Mobile Startups Insights: Das Geschäftsmodell von Crowdtesting

Marketing & Strategy

Im Rahmen der Kolumne Mobile Startup Insights berichten Gründer über ihre eigenen Erfahrungen. Dabei stehen vor allem Themen wie Strategie, Geschäftsmodell und spezielle Herausforderungen von im Vordergrund. Im heutigen Artikel der Kolumne gibt Philipp Benkler, Gründer und Geschäftsführer der Testbirds GmbH, Einblicke in das Geschäftsmodell Crowdtesting mithilfe des Business Model Canvas.

Marketing & StrategyEs gibt sie mittlerweile für nahezu jeden Lebensbereich. Es gibt sie kostenlos und kostenpflichtig und jeder, der über ein mobiles Gerät verfügt, kennt und nutzt sie. Die Rede ist von Apps, den modernen und mobilen Alltags-Helferchen.

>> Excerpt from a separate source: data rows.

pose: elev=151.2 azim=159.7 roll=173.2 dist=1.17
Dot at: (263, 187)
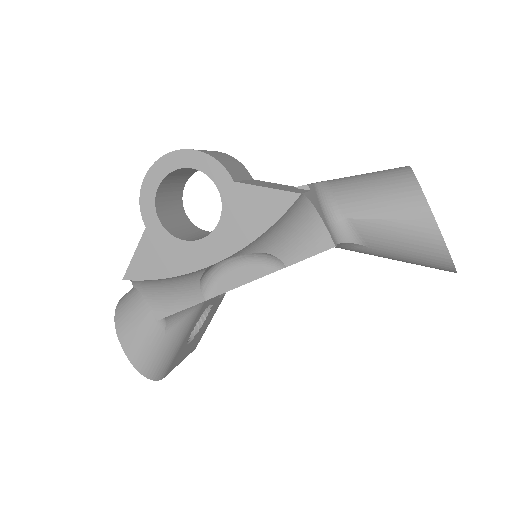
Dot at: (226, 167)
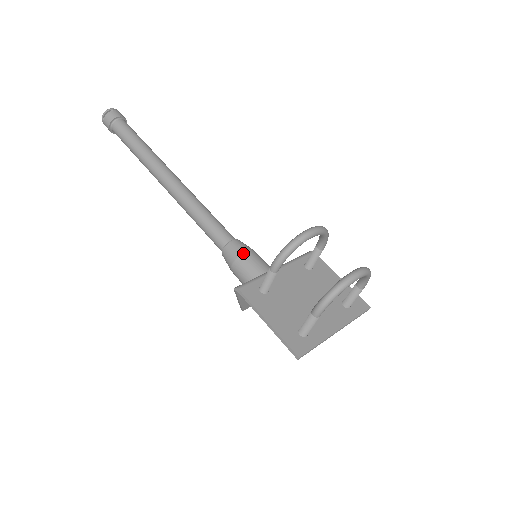
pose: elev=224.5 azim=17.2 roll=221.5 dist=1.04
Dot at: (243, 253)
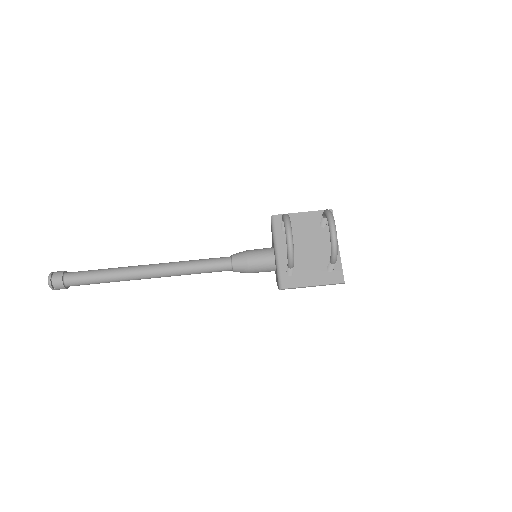
Dot at: (248, 262)
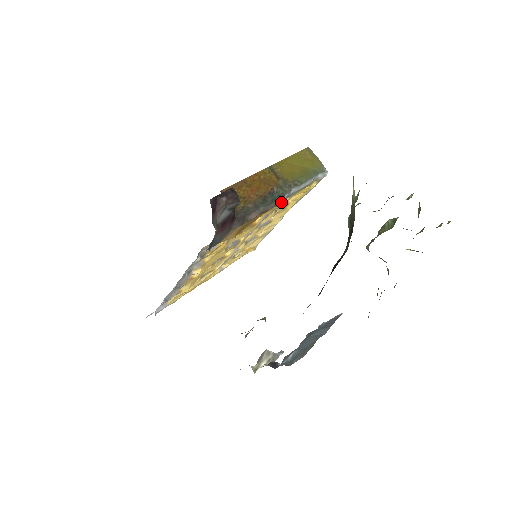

Wie wird das Wetter? Wann fährt die nächste U-Bahn? Was passiert in der Welt? Ein Blick auf das Smartphone genügt und in Sekundenschnelle steht nahezu jede Information zur Verfügung. Aber wehe dem die Applikation funktioniert nicht.

Damit Apps und Webseiten auf allen smarten Geräten unabhängig vom Hersteller, Betriebssystem, , Bildschirmgröße und Co. richtig funktionieren, müssen sie getestet werden und zwar am besten von möglichst unvoreingenommenen Personen auf möglichst vielen verschiedenen Geräte- und Systemkombinationen. Die Ressourcen dafür sind intern meistens jedoch knapp und die eigenen Entwickler eignen sich als objektive Tester nicht. Sie wissen schließlich wie sie die Anwendung bedienen müssen und kennen die Logik ihres Produktes. Dieses „Dilemma“ macht sich Testbirds zu nutze. Mit der Schwarmintelligenz der weltweiten Internetgemeinde testen unterschiedlichste Personen auf den verschiedensten Geräten mobile Apps, Webseiten, Enterprise-Software, Games und vieles mehr.

Als der Markt für mobile Anwendungen gerade angefangen hat zu boomen, entstanden die Idee sowie der Markt für Crowdtesting. Die Gründer des Münchner Startups haben sich bewusst und aus strategischen Gründen dazu entschlossen, selbst keine Apps zu programmieren, sondern Anbieter bei der Optimierung von Apps und Webseiten zu unterstützen. Das Geschäftsmodell und Crowdtesting made by Testbirds soll nachfolgend mithilfe des „Business Model Canvas“ von Osterwalder et. al. erklärt werden.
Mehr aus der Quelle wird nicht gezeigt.